The rules of saving face loosely apply in India as well. Strive to never lose your cool in public, you'll likely make matters worse for yourself rather than solving whatever discrepancy you encountered.
With well over a billion people squeezed into the subcontinent, you'll have to get used to crowds of people. Don't be surprised when people often bump and shove their way through a queue, if there is one at all! Hold your ground and be polite -- but not too polite -- or you may never get service.
Patience is the key, particularly when dealing with the overwhelming bureaucracy prevalent from the time you begin your Indian visa application. Remember to smile even when it's difficult to do so and that you are the visitor.
India Travel Tips for Female Travelers
Female travelers often receive a lot of extra attention from men in India. Sometimes boundaries are pushed beyond staring and flirting with shameless groping and touching.
You can reduce some of the unwanted attention by dressing extremely conservatively. Avoid tight-fitting clothes; consider wearing ankle-length skirts and covering the shoulders. The beautiful local shawls sold everywhere are an excellent investment.
Some ways to avoid harassment:
- Dress down.
- Avoid physical contact -- even shaking hands.
- Some female travelers get groped when posing for pictures with men.
- Realize that even small gestures of friendship could be taken the wrong way.
- Chaotic Indian festivals such as the Holi Festival are often used as opportunities for grabbing women.

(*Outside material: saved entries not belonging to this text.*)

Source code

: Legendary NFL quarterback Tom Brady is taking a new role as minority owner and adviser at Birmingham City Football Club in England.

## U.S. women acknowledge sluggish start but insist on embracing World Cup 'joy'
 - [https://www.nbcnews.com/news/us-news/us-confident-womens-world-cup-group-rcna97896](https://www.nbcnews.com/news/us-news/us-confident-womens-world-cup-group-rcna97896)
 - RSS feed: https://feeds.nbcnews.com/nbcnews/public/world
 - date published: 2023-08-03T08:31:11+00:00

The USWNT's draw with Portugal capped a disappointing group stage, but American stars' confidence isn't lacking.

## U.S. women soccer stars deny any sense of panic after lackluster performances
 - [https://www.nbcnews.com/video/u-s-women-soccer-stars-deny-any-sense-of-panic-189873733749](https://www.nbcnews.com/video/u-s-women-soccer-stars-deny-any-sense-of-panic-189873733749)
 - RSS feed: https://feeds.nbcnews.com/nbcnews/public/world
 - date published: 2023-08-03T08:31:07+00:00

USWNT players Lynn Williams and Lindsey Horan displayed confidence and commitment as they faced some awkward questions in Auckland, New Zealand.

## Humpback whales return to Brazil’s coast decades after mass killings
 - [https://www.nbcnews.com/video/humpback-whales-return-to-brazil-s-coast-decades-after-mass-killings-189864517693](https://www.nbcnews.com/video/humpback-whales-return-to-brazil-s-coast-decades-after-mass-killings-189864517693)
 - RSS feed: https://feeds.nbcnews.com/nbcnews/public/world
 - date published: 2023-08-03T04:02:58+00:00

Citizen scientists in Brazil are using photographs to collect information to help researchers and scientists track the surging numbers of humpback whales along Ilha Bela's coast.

- Consider staying somewhere else if you are the only guest in a guesthouse.
- Avoid being alone with wandering saddhus (holy men) or self-declared gurus.
- Try to sit next to other women on public transportation, particularly on night buses.

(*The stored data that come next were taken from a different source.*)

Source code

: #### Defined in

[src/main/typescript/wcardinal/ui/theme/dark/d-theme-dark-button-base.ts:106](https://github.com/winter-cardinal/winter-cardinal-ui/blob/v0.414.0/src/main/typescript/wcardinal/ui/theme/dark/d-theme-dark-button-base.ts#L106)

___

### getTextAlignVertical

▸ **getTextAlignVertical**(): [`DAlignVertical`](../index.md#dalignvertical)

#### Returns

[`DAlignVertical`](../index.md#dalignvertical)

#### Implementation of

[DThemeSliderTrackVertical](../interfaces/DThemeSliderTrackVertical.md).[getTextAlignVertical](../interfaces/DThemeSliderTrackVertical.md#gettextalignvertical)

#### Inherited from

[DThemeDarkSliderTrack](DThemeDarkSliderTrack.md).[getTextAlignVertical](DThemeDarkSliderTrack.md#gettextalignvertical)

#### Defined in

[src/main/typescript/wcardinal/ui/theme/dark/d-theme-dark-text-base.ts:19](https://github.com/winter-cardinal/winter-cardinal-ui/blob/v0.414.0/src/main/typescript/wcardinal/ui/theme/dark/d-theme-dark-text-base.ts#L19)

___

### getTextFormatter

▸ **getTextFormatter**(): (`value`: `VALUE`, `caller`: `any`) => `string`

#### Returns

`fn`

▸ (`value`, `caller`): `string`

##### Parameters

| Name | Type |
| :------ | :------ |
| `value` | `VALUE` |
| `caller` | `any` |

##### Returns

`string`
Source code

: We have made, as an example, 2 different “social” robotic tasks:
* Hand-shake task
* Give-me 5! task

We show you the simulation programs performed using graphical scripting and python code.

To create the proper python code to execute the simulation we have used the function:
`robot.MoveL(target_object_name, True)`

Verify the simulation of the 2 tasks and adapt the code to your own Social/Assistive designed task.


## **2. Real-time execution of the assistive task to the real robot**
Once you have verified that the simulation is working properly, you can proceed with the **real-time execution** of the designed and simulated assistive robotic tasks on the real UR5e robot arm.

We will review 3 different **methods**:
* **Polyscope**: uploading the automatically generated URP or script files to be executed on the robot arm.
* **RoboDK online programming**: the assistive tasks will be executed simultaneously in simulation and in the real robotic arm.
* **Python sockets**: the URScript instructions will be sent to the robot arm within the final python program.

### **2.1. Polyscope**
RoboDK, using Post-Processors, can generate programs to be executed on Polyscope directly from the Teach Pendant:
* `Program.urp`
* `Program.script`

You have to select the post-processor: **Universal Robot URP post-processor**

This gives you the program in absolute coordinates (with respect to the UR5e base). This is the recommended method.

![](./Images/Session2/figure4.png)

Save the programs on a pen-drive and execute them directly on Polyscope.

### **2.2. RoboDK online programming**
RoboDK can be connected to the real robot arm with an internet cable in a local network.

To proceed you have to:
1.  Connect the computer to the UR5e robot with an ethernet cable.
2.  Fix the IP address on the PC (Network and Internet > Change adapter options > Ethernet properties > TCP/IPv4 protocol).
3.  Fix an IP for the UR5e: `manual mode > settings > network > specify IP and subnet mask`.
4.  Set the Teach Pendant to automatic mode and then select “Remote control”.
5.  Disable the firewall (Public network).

- Avoid wandering around town alone at night.
- The staff in budget hotels can be bold; always keep your door locked while inside.
Petty Theft and Scams
Although violent muggings aren't too common, being smart goes a long way. Plan ahead so that you don't have to walk alone at night, keep your valuables close at hand in busy places, and never leave your bag out of reach.
It's often difficult to differentiate between random friendliness or an elaborate scam beginning to take root. In general, be wary of any stranger approaching you in crowded areas, particularly in transportation centers and at the entrance of popular attractions.
Wandering sadhus and babas -- you'll recognize them in robes and carrying their water pots -- are not always genuine. More than a few travelers have fallen victim to fake gurus and holy men who promise to teach spiritual secrets.
Pickpocketing is a problem on public transportation and in crowded city spaces. Don't allow yourself to become too distracted by someone; thieves often work in teams. Count your change carefully in restaurants and shops before you walk out.
Smoking and Drugs in India
You can be fined for smoking on the street or in public throughout India. Smoking is common in guesthouses, hotels, and many restaurants. Look for ashtrays or ask to be sure before you light up.
Although marijuana and hash are smoked openly in many tourist centers such as Manali in Himachal Pradesh, both are still illegal and carry a minimum prison sentence of 10 years. Even if you are not convicted, bureaucracy may delay your case for months or longer. Sting operations target tourists who are then asked for a steep bribe.